About 50 percent of our concentrate will be made using DMS. We obviously also generate fine materials that are to be processed in a flotation concentrator. That was not installed in Whabouchi bulk sample, so we sent the fine materials to SGS in Lakefield, where we’re currently producing flotation concentrate. By the end of August, we should have completed the small production to have mine-representative material also coming from the flotation process.
INN: You recently announced drill results from the Doris zone. Please share some highlights from the results and what they mean for the new pit design and five-year mine life.
GB: We recently completed infill drilling for the five-year mine plant and a couple of holes to continue the definition of the Doris zone, which was found in 2016. The results of the exploration or additional drilling have shown the extension of the Doris zone to the east and continuing parallel to the main dyke of the Whabouchi deposit. We are currently working on finalizing an optimized open-pit design. We should have the results of that by the end of Q3.
INN: What catalysts can investors look for in the next 12 to 18 months?
GB: Investors should expect major catalysts like the start of production of commercial samples of lithium hydroxide and lithium carbonate from the concentrate produced at the mine, which we expect in Q3 and Q4 of 2017. That will allow us to start the qualification process for products with potential clients, which should result in the signing of additional offtake agreements.
Investors can also expect the construction of the Whabouchi mine concentrator to be completed within the next nine to 12 months, and the start of commercial operations there.

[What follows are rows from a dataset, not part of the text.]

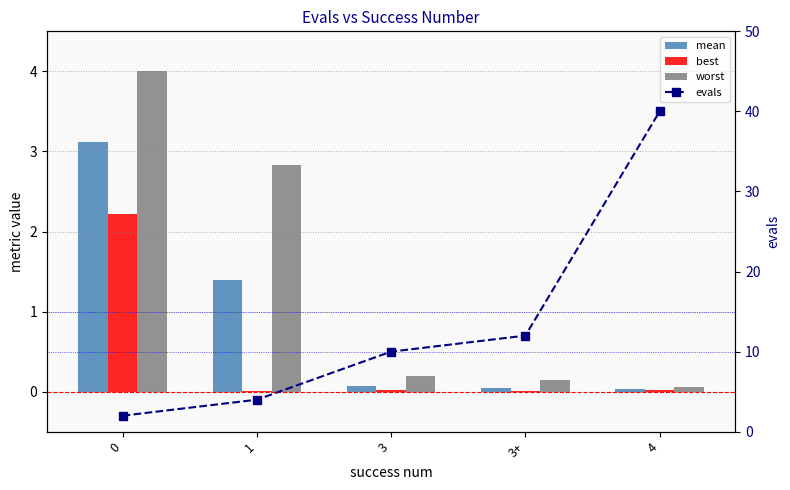

Between 1 and 3, which series saw the biggest shift?

evals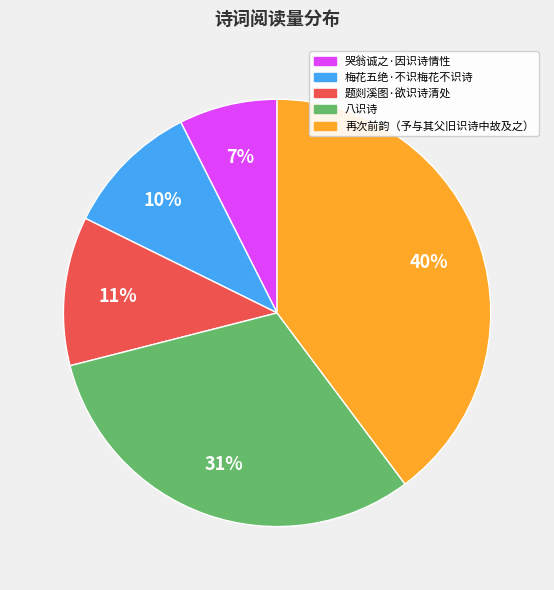

To the nearest percent, what percentage of the pie is 八识诗?

31%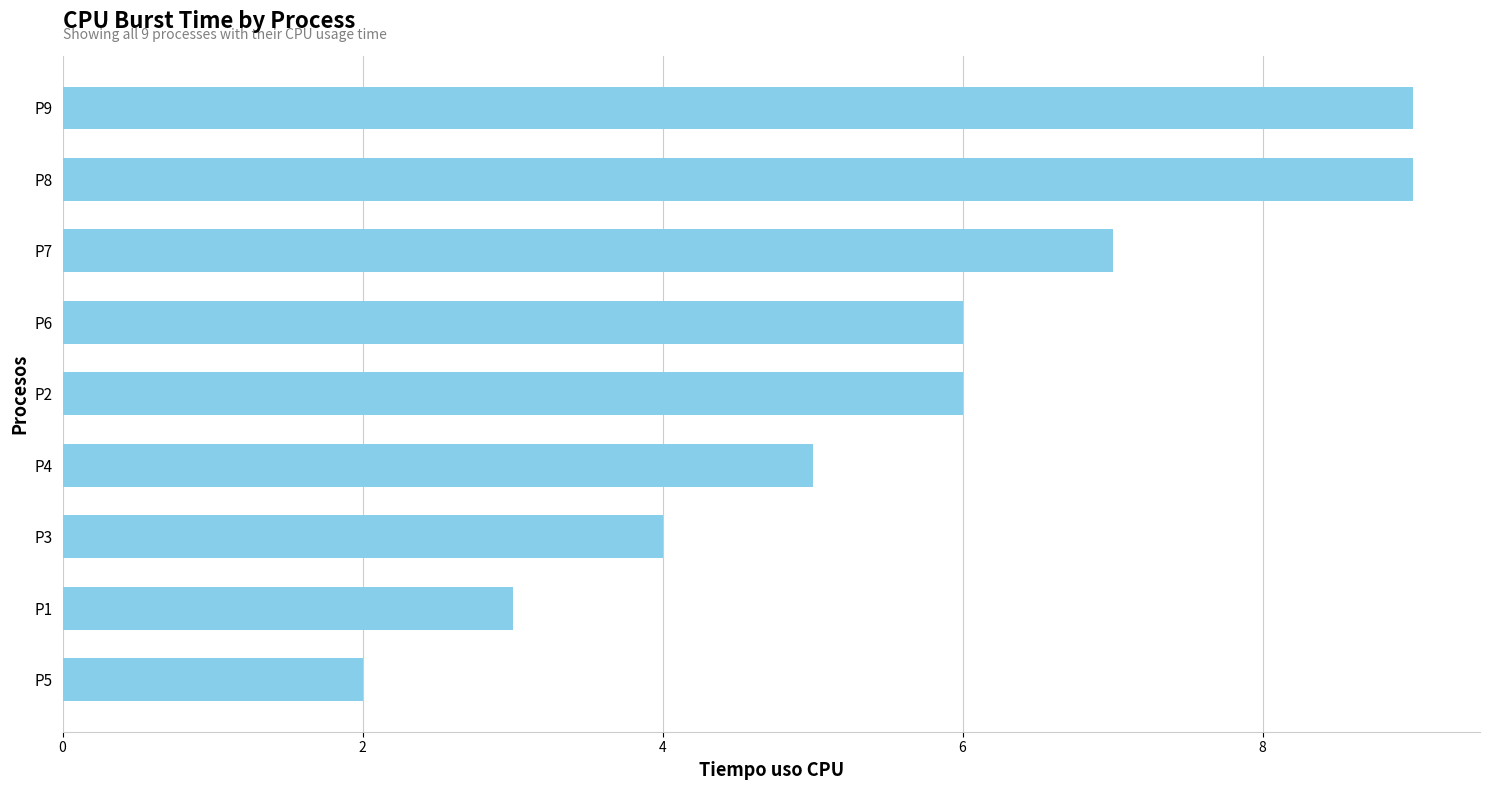

Is it true that the value at P7 is 7?

True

They will also see the evolution of the construction of the hydromet plant in Shawinigan over the next 18 months following the project financing, which we hope to announce and complete in the coming one to two months.
INN: How well financed is Nemaska to reach these goals?
GB: In the last 12 months we have raised a little over $110 million in equity to advance the commercial project, aside from the financing organized for the Phase 1 Plant construction and operation. It allowed us to accelerate the detailed engineering and it is progressing well. Most of the long-lead items have been identified and will be ordered shortly. We’ve [also] been able to build some infrastructure at the mine site. We are planning to complete the balance of the financing required to complete construction this fall.
INN: Finally, what are the near-term and long-term outlooks for the lithium market and lithium producers?
GB: The outlook is great for the lithium market, lithium producers and newcomers like Nemaska. Albemarle (NYSE:ALB), FMC (NYSE:FMC) and SQM’s (NYSE:SQM) latest quarterly reports state that sales prices are increasing, demand remains strong and we’re still living through a shortage of supply for the battery-grade materials.
Big car manufacturers like Volkswagen (ETR:VOW3) are committed to having 25 percent of sales be all electric by 2025. I don’t know if people realize, but that alone would take four projects — like Whabouchi — to solely meet Volkswagen’s 2025 demand. So this is huge, very huge. We see a bright future for the lithium space and we’re a part of it.